Il letto da rifare oggi è allora scrivere il proprio nome al centro di un foglio bianco e collegarlo a tutte le relazioni significative che lo rendono un tu personale, e scoprire grazie a quali collegamenti il nome brilla a prescindere dai risultati, o è in ombra perché prigioniero della morsa degli standard e delle aspettative. Dopo si può fare lo stesso con i nomi delle persone che sono emersi e dipendono dalla relazione con noi, chiedendosi se li amiamo perché ci sono o per ciò che ci aspettiamo e vogliamo da loro. Avremo davanti agli occhi il disegno della nostra «realizzazione» vera (gioia) o presunta (insoddisfazione). Penso ai miei alunni che faranno la maturità, e mi rendo conto che in questi anni si sono «realizzati» di più, come studenti e come persone, solo quando sono riuscito a mettere i loro volti prima dei loro voti. E sui voti non ho mai fatto sconti…
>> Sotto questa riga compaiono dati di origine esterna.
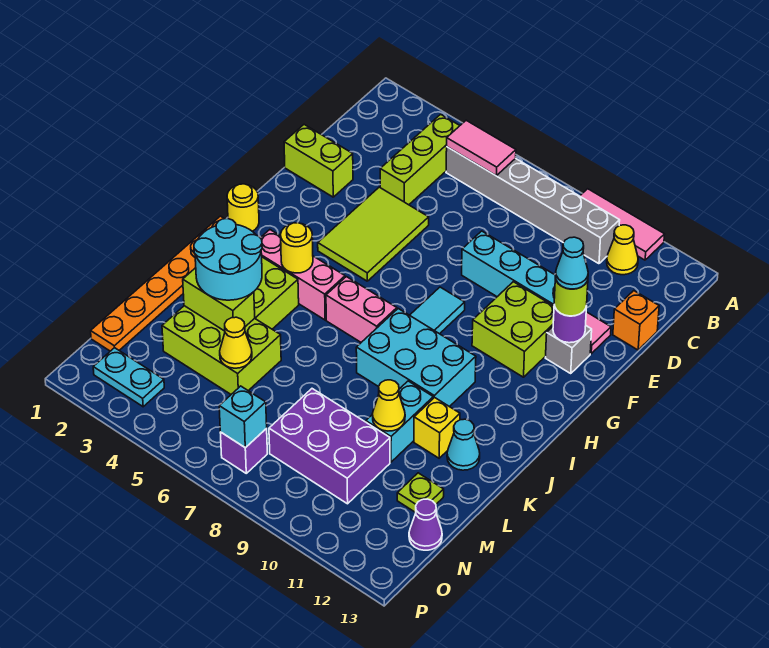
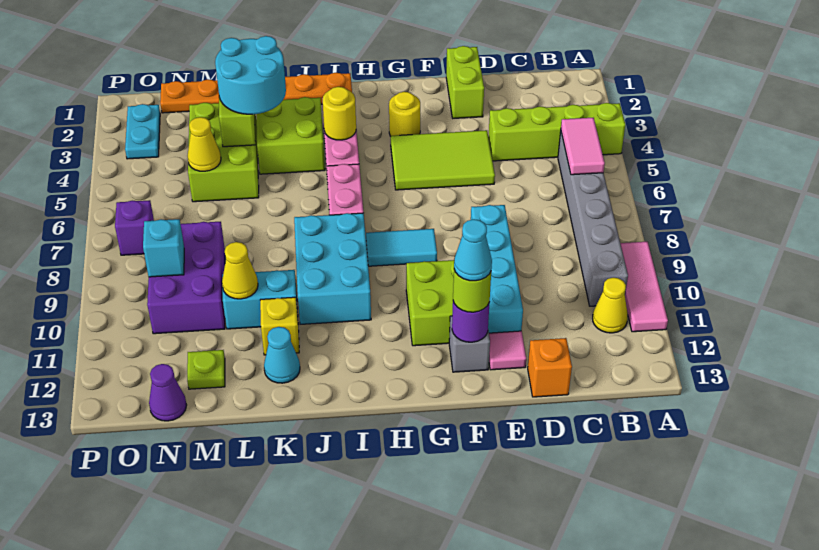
lime brick B4:D4 level 1 -> lime brick A4:D4 level 1
yellow round brick H1 level 1 -> yellow round brick G3 level 1
cyan brick O7 level 2 -> cyan brick N9 level 2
Corriere della Sera, 4 febbraio 2019 – Link all’articolo e ai precedenti

Una replica a “Letti da rifare 46. Captorix”

  1. Jolanda ha detto:

    Buon giorno Alessandro, sono formatore presso il centro professionale salesiano di San Donà di Piave. Le materie a cui cerco di far appassionare i miei allievi sono italiano, storia e diritto e con quale fatica! Per fortuna trovo sempre corrispondenza nella sua rubrica settimanale che mi offre l’opportunità di riflettere su chi sono, come sono e come sono con i miei allievi. Io li adoro nelle loro difficoltà, nel loro pressappochismo e nella loro infinita umanità. I loro volti sono tutti impressi nel mio cuore e sono sempre più convinta che valgono tanto, tanto di più di qualsiasi voto meritino!